Etwas weniger Einfluss nahm 1955 Filmregisseur Roberto Rossellini. Doch auch für ihn zählte die Form, und so ließ er die Spider-Karosserie seines Ferrari 375 Mille Miglia von Carrozziere Sergio Scaglietti in Modena zu einem außergewöhnlichen Coupé umbauen. Später kam das Einzelstück nach Palermo und Paris, und heute steht es in der Sammlung des ehemaligen Microsoft-Chefs Jon Shirley. Der Ferrari-Enthusiast freut sich nicht nur über den Design-Preis für seinen 375 Mille Miglia, sondern trifft auch auf den hochbetagten Altmeister Sergio Scaglietti, der eigens nach Cernobbio gekommen war.

Von Norwegen nach Italien

Doch die Villa d'Este kennt auch leisere Sieger. Per Viberg zum Beispiel, der einen üppigen Pokal in seinem BMW 335 Autenrieth Cabriolet verstauen darf. Er hat ihn für die weiteste Anreise erhalten: Aus dem Norden Norwegens ist er auf Achse bis nach Italien gereist. Viele Jahre hatte der Tunnelbau-Ingenieur seine Freizeit investiert, um aus dem Wrack, das einst in einem Graben verrottete, einen Concours-Kandidaten zu schaffen.

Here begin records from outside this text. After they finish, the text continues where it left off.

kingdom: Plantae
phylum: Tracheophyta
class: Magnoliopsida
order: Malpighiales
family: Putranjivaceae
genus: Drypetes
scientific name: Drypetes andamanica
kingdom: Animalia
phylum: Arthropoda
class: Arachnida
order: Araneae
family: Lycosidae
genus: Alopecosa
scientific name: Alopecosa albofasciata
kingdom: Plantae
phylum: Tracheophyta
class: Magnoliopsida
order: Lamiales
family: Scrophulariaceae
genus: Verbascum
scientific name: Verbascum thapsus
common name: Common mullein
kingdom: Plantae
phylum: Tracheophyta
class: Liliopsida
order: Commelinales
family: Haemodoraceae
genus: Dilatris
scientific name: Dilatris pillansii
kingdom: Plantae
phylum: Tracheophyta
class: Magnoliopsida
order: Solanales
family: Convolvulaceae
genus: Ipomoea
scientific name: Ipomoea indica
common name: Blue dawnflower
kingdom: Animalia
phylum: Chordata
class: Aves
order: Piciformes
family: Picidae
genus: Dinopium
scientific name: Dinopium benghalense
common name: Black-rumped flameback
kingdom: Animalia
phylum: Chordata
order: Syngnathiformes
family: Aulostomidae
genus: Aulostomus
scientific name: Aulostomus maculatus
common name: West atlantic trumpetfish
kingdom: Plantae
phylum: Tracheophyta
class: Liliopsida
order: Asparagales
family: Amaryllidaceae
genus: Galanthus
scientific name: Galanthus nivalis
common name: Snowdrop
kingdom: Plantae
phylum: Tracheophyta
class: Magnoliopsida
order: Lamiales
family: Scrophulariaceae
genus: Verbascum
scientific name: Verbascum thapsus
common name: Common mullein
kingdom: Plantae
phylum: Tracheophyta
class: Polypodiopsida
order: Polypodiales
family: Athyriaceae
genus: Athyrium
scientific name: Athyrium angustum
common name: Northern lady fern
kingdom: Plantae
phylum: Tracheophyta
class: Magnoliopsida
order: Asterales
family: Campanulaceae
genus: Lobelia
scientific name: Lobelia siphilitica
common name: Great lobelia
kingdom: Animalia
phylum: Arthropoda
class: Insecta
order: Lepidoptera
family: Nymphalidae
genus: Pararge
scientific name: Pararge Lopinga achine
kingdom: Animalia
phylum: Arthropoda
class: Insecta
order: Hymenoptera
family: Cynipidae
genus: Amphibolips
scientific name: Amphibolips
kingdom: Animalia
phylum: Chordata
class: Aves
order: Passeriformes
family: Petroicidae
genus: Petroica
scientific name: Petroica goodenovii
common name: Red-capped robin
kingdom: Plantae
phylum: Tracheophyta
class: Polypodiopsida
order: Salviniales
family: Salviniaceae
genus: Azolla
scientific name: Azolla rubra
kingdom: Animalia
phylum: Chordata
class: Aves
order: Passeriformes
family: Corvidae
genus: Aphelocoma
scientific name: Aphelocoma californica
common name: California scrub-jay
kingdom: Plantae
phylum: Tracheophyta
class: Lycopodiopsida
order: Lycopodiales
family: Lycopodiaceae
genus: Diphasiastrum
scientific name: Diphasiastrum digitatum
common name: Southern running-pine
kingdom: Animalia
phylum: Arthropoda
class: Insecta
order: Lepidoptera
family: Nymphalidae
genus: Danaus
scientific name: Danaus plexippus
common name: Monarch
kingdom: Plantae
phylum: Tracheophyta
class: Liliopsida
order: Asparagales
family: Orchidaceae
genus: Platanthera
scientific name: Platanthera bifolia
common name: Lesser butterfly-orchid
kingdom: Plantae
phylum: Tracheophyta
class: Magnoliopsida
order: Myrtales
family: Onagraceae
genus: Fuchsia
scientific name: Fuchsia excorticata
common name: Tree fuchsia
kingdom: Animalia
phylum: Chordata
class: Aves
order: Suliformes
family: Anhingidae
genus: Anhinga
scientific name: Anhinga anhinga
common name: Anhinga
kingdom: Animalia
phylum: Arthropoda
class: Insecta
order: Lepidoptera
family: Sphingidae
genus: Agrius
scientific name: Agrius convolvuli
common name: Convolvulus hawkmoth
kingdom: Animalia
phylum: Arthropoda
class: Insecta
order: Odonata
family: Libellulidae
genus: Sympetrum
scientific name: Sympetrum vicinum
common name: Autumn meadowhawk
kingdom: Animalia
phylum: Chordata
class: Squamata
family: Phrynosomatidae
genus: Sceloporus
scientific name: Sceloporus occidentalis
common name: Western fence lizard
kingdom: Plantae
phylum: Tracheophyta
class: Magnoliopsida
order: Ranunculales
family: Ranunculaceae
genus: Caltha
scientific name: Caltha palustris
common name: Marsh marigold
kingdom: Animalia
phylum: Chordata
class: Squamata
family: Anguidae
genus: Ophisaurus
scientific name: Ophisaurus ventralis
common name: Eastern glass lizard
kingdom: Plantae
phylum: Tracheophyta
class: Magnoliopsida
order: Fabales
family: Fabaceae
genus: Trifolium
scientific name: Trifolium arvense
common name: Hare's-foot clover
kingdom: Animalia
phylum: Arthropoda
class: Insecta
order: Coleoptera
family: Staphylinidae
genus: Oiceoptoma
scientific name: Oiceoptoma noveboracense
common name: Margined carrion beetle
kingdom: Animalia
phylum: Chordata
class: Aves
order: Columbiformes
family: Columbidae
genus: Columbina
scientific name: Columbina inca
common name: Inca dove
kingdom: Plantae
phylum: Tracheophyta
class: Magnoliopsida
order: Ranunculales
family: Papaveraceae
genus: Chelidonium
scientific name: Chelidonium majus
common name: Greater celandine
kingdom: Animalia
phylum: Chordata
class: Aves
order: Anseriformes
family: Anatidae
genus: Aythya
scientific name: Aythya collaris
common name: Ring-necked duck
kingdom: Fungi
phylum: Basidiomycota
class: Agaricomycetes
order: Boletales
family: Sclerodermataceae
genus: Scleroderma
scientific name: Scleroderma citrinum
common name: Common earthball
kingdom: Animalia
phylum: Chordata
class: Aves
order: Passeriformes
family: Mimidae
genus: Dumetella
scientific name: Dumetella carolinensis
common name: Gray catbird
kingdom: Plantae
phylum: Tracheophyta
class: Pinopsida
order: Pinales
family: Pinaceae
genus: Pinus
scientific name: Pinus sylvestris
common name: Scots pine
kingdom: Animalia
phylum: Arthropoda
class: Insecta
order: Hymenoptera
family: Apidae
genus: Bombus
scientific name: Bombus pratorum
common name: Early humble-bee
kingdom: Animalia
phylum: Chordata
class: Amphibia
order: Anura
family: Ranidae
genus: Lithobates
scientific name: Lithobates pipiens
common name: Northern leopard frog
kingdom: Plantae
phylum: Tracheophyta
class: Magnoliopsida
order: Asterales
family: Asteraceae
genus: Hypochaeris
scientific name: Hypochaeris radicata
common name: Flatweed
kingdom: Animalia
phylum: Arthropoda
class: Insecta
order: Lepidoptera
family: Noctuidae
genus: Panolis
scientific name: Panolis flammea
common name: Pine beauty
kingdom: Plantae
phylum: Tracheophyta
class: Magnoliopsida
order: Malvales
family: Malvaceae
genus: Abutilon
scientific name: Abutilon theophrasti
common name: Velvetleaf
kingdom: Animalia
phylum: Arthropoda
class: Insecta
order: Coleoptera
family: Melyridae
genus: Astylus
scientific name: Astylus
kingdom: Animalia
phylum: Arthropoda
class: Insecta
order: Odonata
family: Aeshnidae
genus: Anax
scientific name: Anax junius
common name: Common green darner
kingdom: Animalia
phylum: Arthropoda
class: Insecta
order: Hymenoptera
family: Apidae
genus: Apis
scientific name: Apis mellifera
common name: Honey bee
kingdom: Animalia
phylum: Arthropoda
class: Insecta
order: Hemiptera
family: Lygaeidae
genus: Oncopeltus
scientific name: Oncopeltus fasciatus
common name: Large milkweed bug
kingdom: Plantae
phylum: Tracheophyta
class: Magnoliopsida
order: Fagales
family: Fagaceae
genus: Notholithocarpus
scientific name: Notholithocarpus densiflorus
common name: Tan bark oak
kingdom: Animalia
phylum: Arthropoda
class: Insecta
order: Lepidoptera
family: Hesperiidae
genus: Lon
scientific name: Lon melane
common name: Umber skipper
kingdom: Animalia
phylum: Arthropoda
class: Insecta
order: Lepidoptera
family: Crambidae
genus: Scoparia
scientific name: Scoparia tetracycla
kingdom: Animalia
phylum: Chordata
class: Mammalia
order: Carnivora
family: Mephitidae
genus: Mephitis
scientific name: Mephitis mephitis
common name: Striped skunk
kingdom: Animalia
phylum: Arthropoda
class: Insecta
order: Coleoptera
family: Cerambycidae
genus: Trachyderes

Ganz ohne Preis fährt dagegen Dame Sylvia M. A. Oberti nach Hause. Die geadelte Kalifornierin ist mit ihrem knackigen Siata 300 BC 750 Sport rund um die Welt unterwegs. Sie kämpft als Missionarin gegen den Krebs, insbesondere bei Kindern. Seit Jahren startet sie allein zur Mille Miglia, ließ sich einst samt Siata von Papst Johannes Paul II. segnen und versäumt keine Chance, Sponsoren für ihre Sache zu gewinnen.

Auch sie ist dabei, aus völlig anderen Motiven als ihre Konkurrenten. In ihren Spuren, so träumt sie, könnte die Welt ein kleines bisschen besser werden. Und so ist sie vermutlich die einzige, die am Comer See auch ohne Pokal glücklich wird.